▸ **TASK MATERIAL**

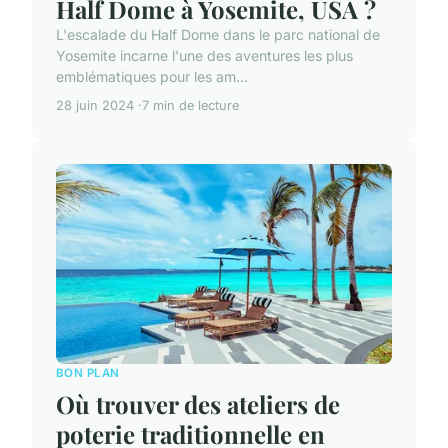
Half Dome à Yosemite, USA ?
L'escalade du Half Dome dans le parc national de
Yosemite incarne l'une des aventures les plus
emblématiques pour les am...
28 juin 2024
7 min de lecture
BON PLAN
Où trouver des ateliers de
poterie traditionnelle en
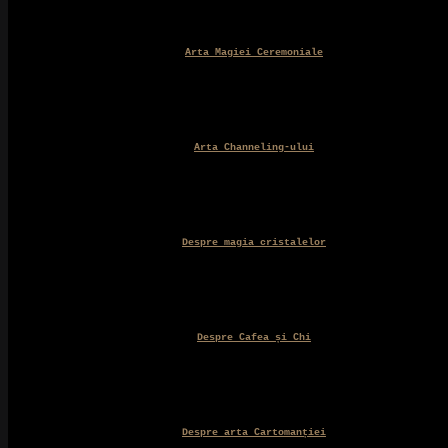
Arta Magiei Ceremoniale
Arta Channeling-ului
Despre magia cristalelor
Despre Cafea și Chi
Despre arta Cartomanției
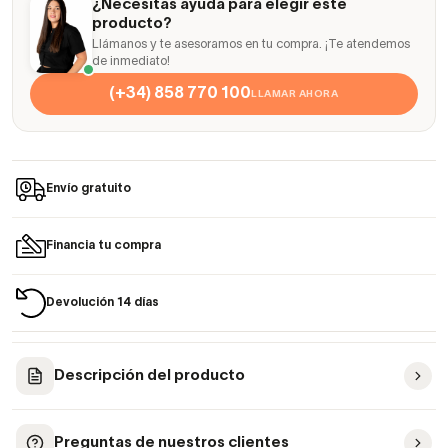
¿Necesitas ayuda para elegir este
producto?
Llámanos y te asesoramos en tu compra. ¡Te atendemos
de inmediato!
(+34) 858 770 100
LLAMAR AHORA
Envío gratuito
Financia tu compra
Devolución 14 días
Descripción del producto
Preguntas de nuestros clientes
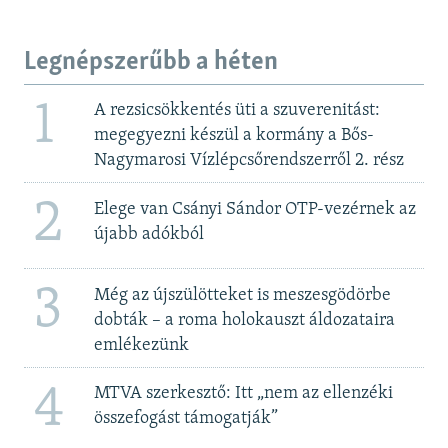
Legnépszerűbb a héten
1
A rezsicsökkentés üti a szuverenitást:
megegyezni készül a kormány a Bős-
Nagymarosi Vízlépcsőrendszerről 2. rész
2
Elege van Csányi Sándor OTP-vezérnek az
újabb adókból
3
Még az újszülötteket is meszesgödörbe
dobták – a roma holokauszt áldozataira
emlékezünk
4
MTVA szerkesztő: Itt „nem az ellenzéki
összefogást támogatják”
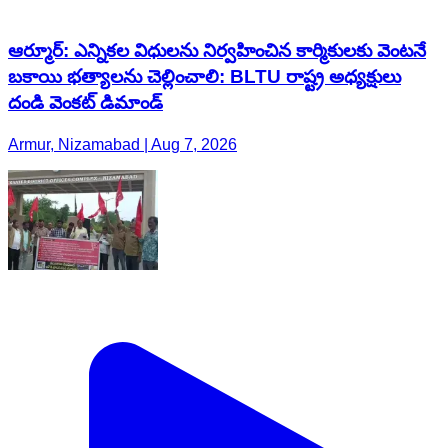
ఆర్మూర్: ఎన్నికల విధులను నిర్వహించిన కార్మికులకు వెంటనే
బకాయి భత్యాలను చెల్లించాలి: BLTU రాష్ట్ర అధ్యక్షులు
దండి వెంకట్ డిమాండ్
Armur, Nizamabad | Aug 7, 2026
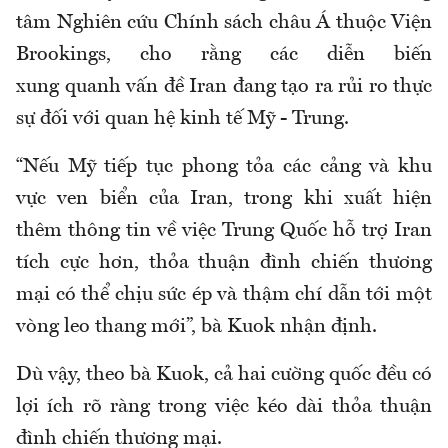
tâm Nghiên cứu Chính sách châu Á thuộc Viện
Brookings, cho rằng các diễn biến
xung quanh vấn đề Iran đang tạo ra rủi ro thực
sự đối với quan hệ kinh tế Mỹ - Trung.
“Nếu Mỹ tiếp tục phong tỏa các cảng và khu
vực ven biển của Iran, trong khi xuất hiện
thêm thông tin về việc Trung Quốc hỗ trợ Iran
tích cực hơn, thỏa thuận đình chiến thương
mại có thể chịu sức ép và thậm chí dẫn tới một
vòng leo thang mới”, bà Kuok nhận định.
Dù vậy, theo bà Kuok, cả hai cường quốc đều có
lợi ích rõ ràng trong việc kéo dài thỏa thuận
đình chiến thương mại.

▸ **WORK TO BE COMPLETED**
Return only and exactly the lines from the one that contains "Brookings, cho rằng các diễn biến" through the final line of the material above.

▸ **WRITTEN SOLUTION**
Brookings, cho rằng các diễn biến
xung quanh vấn đề Iran đang tạo ra rủi ro thực
sự đối với quan hệ kinh tế Mỹ - Trung.
“Nếu Mỹ tiếp tục phong tỏa các cảng và khu
vực ven biển của Iran, trong khi xuất hiện
thêm thông tin về việc Trung Quốc hỗ trợ Iran
tích cực hơn, thỏa thuận đình chiến thương
mại có thể chịu sức ép và thậm chí dẫn tới một
vòng leo thang mới”, bà Kuok nhận định.
Dù vậy, theo bà Kuok, cả hai cường quốc đều có
lợi ích rõ ràng trong việc kéo dài thỏa thuận
đình chiến thương mại.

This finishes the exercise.